A commodities trading company, which was conned in a grain storage fraud, has succeeded in securing a disputed insurance pay-out but has lost its claim for compensation for late settlement of its claim. This is the first case to consider how insurers should compensate their clients for, and what constitutes, unreasonably delay settling a claim under section 13A of the Insurance Act 2015.
Quadra Commodities bought grain from Agroinvest Group which was stored in warehouses in Ukraine, paying for the grain when it received a receipt from the warehouse. It transpired that the warehouses were involved in a fraud where the same parcel of grain was pledged to multiple traders, so there was insufficient grain to go around to make deliveries.
Quadra notified its losses to its insurers, which disputed the claim.
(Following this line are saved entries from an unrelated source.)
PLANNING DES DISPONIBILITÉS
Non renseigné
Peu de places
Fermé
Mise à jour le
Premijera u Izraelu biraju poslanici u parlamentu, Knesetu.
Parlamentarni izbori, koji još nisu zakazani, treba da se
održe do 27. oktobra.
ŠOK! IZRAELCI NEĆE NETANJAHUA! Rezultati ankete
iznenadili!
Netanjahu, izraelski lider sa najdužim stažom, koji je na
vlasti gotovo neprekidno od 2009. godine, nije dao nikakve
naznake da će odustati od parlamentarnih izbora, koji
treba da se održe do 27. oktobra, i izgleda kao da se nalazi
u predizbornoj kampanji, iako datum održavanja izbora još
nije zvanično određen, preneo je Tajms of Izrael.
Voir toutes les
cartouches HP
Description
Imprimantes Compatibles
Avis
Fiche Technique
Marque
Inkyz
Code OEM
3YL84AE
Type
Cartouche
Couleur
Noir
The insurer argued that Quadra did not have an insurable interest in the goods and there was no physical loss of property. Subsequently, Quadra not only pursued its claim but claimed compensation for delay in the insurance pay-out which it said had damaged its business.
The Court decided that Quadra did have an insurable interest in the grain and ordered the insurer to settle the claim. It then needed to decide whether the insurer had unreasonably delayed payment and should compensate Quadra for the delay.
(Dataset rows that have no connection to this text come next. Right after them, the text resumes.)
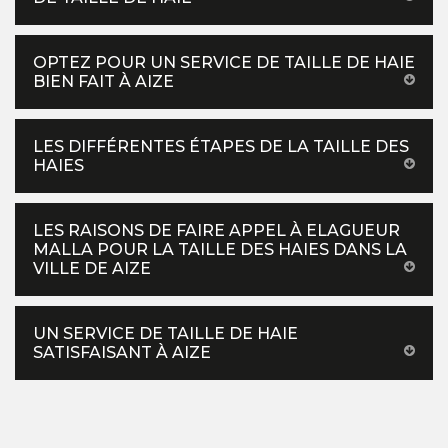
OPTEZ POUR UN SERVICE DE TAILLE DE HAIE
BIEN FAIT À AIZE
LES DIFFÉRENTES ÉTAPES DE LA TAILLE DES
HAIES
LES RAISONS DE FAIRE APPEL À ELAGUEUR
MALLA POUR LA TAILLE DES HAIES DANS LA
VILLE DE AIZE
UN SERVICE DE TAILLE DE HAIE
SATISFAISANT À AIZE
The judge concluded that a reasonable amount of time for an insurer to investigate, evaluate and pay a complex claim of this nature would be about a year from the notice of loss. However, he decided that the insurer had had reasonable grounds for disputing the claim and was not liable to pay compensation for late payment while the dispute was ongoing.
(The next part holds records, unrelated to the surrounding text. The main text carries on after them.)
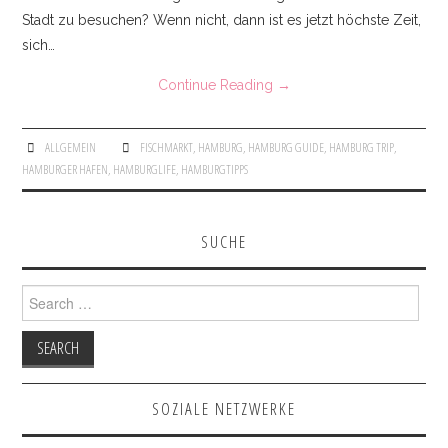
BEAUTY
Stadt zu besuchen? Wenn nicht, dann ist es jetzt höchste Zeit,
sich…
DRESSES & ONESIES
Continue Reading
→
JACKETS & COATS
ALLGEMEIN
FISCHMARKT
,
HAMBURG
,
HAMBURG GUIDE
,
HAMBURG TRIP
,
INTERIOR
HAMBURGER HAFEN
,
HAMBURGLIFE
,
HAMBURGTIPPS
JEWELLERY
SUCHE
KNITWEAR
Search for:
PANTS & DENIM
SHOES
SOZIALE NETZWERKE
SHIRTS & BLOUSES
James Burgoyne of Brunel Professions said: “In some ways, this was a disappointing outcome for policyholders. Coverage decisions in professional indemnity insurance claims often take a long time, and whilst complex or delicate situations need time to investigate and properly consider, it often seems that there is a lack of expedition and decisiveness in the approach taken by insurers. This is frustrating for policyholders, who have shown support to an insurer in selecting them against their competitors and paying them sizeable premiums. The best that might be said of the present decision is that at least there is now some precedent to show the court’s approach to these issues.”